EXERCISE GOAL: Whenever the string "Right" appears in a line below, please copy the line out.

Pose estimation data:
--*--

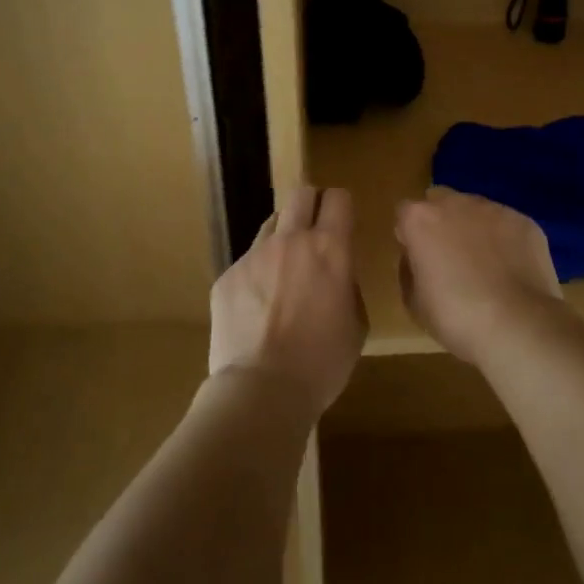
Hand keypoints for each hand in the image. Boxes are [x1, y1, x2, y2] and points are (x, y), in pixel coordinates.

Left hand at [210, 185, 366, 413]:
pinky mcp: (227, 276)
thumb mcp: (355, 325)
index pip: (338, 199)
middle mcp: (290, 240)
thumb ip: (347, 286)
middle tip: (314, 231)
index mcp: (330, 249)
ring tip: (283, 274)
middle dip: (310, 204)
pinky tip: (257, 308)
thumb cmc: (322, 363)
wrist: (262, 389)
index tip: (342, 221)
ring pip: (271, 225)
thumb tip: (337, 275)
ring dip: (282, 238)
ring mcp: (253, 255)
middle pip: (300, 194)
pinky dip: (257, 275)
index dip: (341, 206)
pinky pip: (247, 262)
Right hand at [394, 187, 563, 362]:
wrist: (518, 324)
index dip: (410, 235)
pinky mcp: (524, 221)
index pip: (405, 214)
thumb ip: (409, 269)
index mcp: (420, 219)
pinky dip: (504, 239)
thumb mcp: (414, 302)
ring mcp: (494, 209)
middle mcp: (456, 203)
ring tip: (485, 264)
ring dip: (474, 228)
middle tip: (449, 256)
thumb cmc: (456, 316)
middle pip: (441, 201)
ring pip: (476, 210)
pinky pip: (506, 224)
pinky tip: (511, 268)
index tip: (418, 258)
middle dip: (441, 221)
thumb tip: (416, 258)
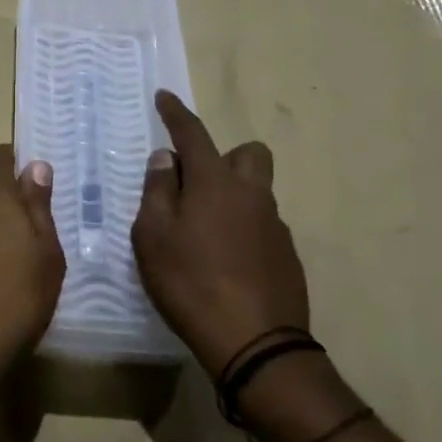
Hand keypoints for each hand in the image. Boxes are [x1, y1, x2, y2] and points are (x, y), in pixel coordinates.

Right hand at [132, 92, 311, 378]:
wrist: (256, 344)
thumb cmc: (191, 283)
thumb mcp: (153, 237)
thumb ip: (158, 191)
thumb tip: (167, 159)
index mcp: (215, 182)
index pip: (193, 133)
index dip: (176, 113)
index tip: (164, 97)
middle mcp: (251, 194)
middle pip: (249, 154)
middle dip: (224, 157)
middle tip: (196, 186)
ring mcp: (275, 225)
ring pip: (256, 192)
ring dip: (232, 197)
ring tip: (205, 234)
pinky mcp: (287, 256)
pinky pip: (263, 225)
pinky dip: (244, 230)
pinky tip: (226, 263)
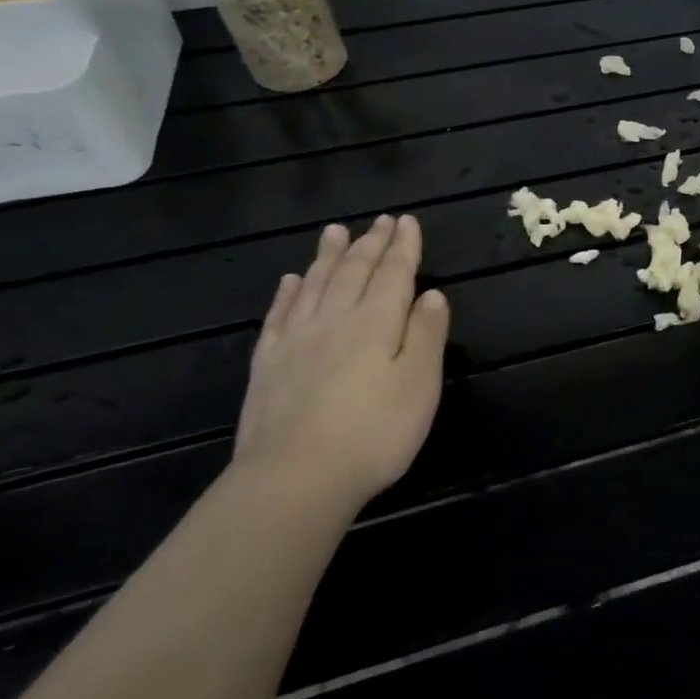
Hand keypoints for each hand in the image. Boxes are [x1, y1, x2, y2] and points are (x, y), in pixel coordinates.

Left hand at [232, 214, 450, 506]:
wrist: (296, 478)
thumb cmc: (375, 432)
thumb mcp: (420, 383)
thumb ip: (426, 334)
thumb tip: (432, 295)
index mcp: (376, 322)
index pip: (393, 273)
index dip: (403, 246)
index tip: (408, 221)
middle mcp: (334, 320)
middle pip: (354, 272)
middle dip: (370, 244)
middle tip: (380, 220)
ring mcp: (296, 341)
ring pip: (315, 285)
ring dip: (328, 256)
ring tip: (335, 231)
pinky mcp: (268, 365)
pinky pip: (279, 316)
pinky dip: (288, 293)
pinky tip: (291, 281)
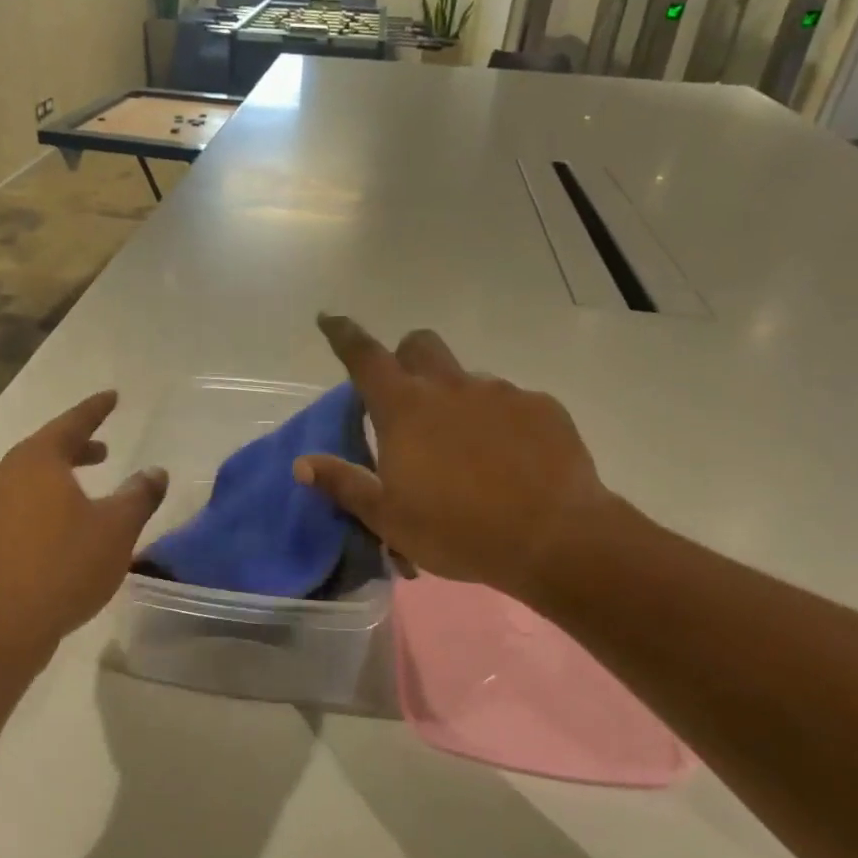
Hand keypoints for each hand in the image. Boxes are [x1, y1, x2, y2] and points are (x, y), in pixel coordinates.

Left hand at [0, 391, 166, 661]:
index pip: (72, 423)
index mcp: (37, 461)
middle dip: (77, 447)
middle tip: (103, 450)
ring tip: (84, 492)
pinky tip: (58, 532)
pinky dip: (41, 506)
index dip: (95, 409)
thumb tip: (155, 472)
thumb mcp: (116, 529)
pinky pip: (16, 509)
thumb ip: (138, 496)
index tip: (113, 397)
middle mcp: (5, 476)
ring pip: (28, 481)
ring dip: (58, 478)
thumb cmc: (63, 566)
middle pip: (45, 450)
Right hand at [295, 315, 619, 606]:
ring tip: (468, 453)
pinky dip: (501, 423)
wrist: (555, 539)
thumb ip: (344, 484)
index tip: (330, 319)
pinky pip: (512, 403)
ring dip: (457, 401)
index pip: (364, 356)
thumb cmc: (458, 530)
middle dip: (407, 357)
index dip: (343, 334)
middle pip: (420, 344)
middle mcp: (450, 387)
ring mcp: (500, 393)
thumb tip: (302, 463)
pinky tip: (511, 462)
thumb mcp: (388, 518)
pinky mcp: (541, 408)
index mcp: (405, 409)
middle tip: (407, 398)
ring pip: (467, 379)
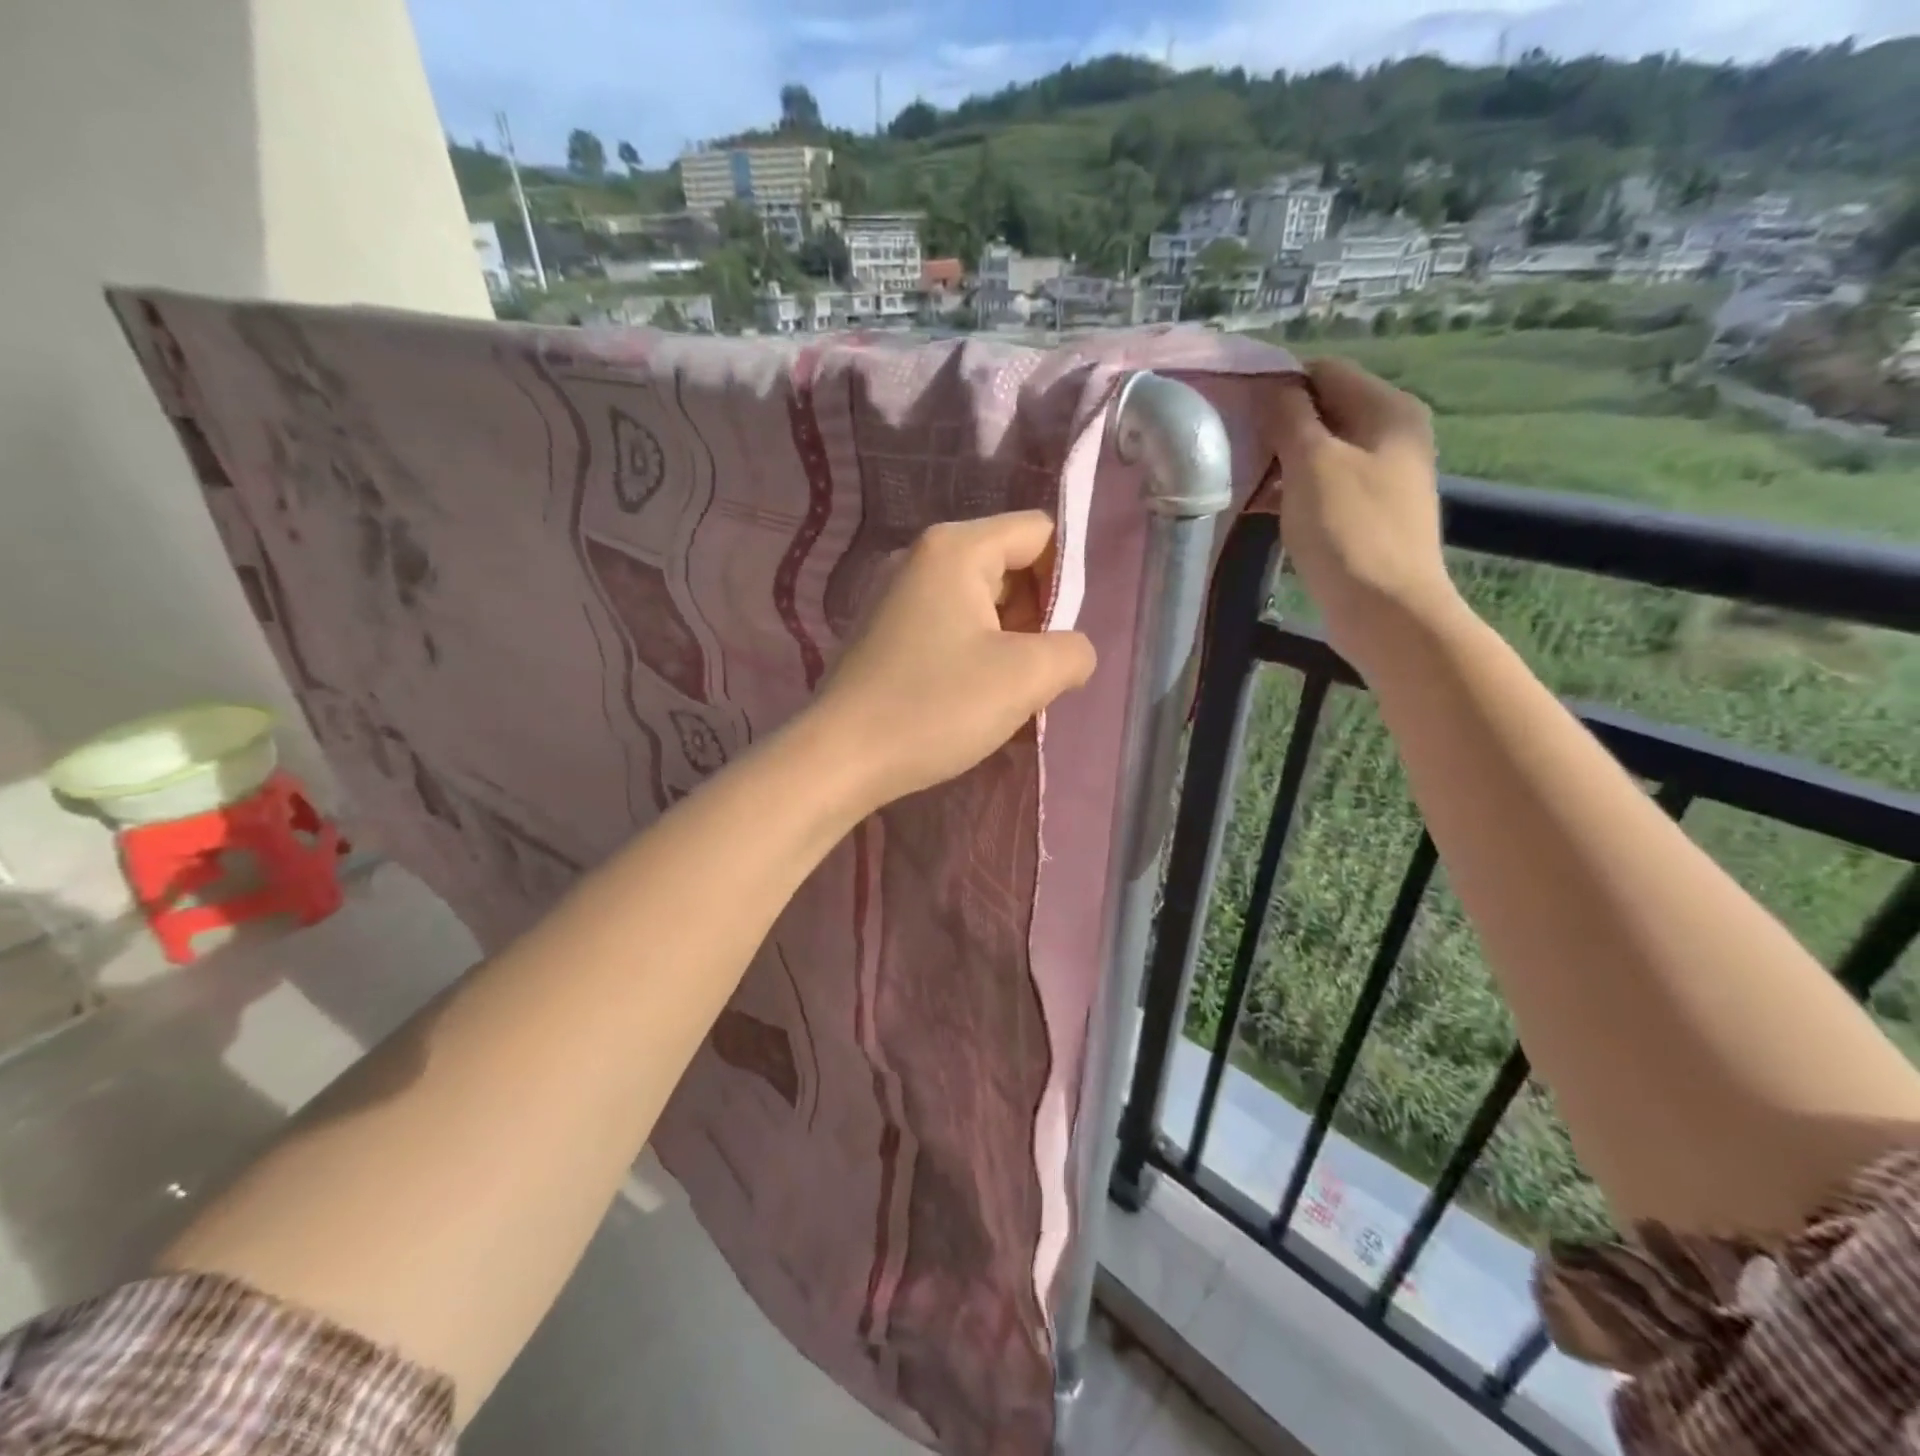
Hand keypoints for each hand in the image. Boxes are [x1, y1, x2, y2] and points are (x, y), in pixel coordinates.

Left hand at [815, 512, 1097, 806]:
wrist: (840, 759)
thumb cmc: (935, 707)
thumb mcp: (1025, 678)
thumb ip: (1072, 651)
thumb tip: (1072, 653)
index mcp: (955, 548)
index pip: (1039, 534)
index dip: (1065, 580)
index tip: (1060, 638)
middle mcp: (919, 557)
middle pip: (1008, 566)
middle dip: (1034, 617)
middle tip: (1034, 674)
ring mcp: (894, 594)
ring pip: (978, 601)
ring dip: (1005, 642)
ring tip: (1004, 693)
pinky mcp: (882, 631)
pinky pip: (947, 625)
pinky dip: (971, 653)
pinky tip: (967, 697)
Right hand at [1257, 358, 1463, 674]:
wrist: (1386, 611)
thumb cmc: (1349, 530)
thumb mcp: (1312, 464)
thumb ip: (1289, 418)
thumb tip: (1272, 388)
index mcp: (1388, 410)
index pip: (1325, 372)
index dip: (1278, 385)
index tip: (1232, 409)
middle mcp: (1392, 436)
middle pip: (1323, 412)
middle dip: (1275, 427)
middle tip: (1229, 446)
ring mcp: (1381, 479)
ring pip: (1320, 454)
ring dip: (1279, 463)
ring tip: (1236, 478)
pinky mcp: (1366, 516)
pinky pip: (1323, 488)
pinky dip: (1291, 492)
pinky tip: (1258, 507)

--*--

ANSWER TO THE PROBLEM:
Right hand at [394, 187, 563, 362]:
Right hand at [132, 92, 311, 378]:
Right hand at [295, 315, 619, 606]:
Right hand at [1257, 358, 1463, 674]:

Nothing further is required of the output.